Boris Johnson Warns UK Must Be Prepared To Quit EU, Lines Up As Possible Head Of 'Out' Campaign

Boris Is Back In Parliament. And This Time He Means It.
LONDON, ENGLAND - MAY 11: London Mayor and MP for Uxbridge and South Ruislip, Boris Johnson, arrives at Downing Street on May 11, 2015 in London, England. Prime Minister David Cameron continued to announce his new cabinet with many ministers keeping their old positions. (Photo by Carl Court/Getty Images)
LONDON, ENGLAND - MAY 11: London Mayor and MP for Uxbridge and South Ruislip, Boris Johnson, arrives at Downing Street on May 11, 2015 in London, England. Prime Minister David Cameron continued to announce his new cabinet with many ministers keeping their old positions. (Photo by Carl Court/Getty Images)
Carl Court via Getty Images

Boris Johnson has paved the way for himself to lead the 'No' campaign in the EU referendum after warning the UK must be prepared for 'Brexit'.

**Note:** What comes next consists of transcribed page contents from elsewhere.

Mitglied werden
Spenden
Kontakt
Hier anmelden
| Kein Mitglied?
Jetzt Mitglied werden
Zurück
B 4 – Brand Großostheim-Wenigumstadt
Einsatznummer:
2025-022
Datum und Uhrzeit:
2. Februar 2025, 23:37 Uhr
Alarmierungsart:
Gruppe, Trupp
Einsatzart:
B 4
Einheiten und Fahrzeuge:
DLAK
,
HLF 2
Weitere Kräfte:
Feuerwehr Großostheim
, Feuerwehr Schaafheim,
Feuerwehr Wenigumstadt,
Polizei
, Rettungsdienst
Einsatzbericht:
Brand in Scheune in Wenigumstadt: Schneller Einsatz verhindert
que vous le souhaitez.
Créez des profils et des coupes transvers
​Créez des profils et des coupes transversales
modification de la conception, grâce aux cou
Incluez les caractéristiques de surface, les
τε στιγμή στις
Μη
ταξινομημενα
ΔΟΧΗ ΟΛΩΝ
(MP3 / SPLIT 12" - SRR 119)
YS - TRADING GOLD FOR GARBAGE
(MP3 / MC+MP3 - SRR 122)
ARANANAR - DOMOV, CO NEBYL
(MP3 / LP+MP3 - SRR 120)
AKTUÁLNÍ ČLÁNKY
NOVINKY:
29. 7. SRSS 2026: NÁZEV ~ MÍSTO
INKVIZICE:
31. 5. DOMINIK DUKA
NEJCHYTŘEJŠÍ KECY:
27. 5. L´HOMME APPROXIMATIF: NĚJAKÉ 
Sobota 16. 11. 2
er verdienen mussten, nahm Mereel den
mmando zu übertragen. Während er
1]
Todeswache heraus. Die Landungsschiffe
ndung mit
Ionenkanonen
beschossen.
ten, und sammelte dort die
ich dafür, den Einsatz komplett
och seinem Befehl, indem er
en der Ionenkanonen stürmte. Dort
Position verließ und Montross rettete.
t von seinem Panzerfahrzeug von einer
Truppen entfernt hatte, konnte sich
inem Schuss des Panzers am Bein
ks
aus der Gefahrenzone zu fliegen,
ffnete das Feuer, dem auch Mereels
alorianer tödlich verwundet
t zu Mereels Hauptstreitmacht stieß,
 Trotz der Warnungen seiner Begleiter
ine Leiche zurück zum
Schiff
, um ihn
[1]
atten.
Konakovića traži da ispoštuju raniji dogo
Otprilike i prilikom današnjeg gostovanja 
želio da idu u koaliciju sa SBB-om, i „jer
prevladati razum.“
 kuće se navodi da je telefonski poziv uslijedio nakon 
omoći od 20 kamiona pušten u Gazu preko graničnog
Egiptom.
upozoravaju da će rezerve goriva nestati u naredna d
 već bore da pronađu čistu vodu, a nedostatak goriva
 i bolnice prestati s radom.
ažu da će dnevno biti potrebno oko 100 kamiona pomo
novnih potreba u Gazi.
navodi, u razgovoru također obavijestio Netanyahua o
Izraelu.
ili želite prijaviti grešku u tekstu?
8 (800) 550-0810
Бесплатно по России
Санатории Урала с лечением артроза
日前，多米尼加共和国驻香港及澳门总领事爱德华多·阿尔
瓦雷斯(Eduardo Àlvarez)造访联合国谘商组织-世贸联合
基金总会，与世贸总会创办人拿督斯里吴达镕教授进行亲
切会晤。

In his first Commons speech for seven years, the Mayor of London and newly-elected MP for Uxbridge and South Ruislip said that there could be a "glorious" future outside the 28-nation trading bloc.

Mr Johnson stressed that while he backed David Cameron's plans to try to renegotiate reforms in Brussels, the UK must be ready to walk away if it didn't get the deal it wanted.

His remarks, which delighted fellow Eurosceptic Tory MPs, put down a clear marker that he could spearhead any 'No' campaign in the referendum which the Prime Minister has promised to hold by the end of 2017.

Mr Johnson, seen as a strong contender to succeed Mr Cameron as Tory leader once he steps aside ahead of the next election, used his 'maiden speech' as a new MP to raise the stakes in the 'Brexit' debate.

With typically Johnsonian rhetorical flourishes, he said that he supported the PM's current 'schmooze-athon', touring European capitals to win the backing of EU leaders for British demands for reform.

Mr Johnson - who once famously said 'my policy on cake is I'm pro-having it and pro-eating it' - stressed that he believed that Mr Cameron's efforts would be "crowned with success".

Yet he added that it was important not to fear failure, as it could open a new era of free trade for the UK.

“If you are going to go into a difficult international negotiation of this kind then you have got to be prepared to walk away if you don’t get the result that you want,” he told MPs.

“If we don’t get the deal that is either in the interests of this country or of Europe, we should be prepared to strike out and forge an alternative future that could be just as glorious and just as prosperous with a free trading arrangement.”

Boris's remarks came as Foreign Secretary Philip Hammond tonight used a Chatham House speech to declare that the referendum would "lance the boil' of Britain's membership of the European Union.

The new Uxbridge MP's intervention, while supportive of Mr Cameron, cheered Tory MPs who had feared that Nigel Farage could end up as the face of any 'No' campaign, and in the process deter millions of floating voters.

UKIP critics however may suspect that Mr Johnson is only trying to scare EU leaders into making concessions and will ultimately throw his weight behind whatever deal Mr Cameron achieves.

Given his seniority in the party, Mr Johnson now regularly attends the 'political Cabinet' that takes place every fortnight before the full Cabinet meeting in Downing Street.

The Mayor, who has written a biography of Sir Winston Churchill, pointed out that the former Prime Minister was often misquoted on the issue of a 'united' Europe.

After the war, Churchill famously backed a 'united states of Europe' but stressed that Britain should instead work with other English-speaking nations.

"I notice, in the course of trying to settle this argument over the last few days, assorted speakers have invoked the memory of Winston Churchill in one way or another. I have tell you Churchill was absolutely useless on this subject. He is biblical on this matter," he said.

"You can find a text to justify almost any proposition about our relations with Europe that you choose. But one thing he believed in passionately – and that was in parliament as the expression of the will of the British people. He would want to see that democratic principle upheld today.”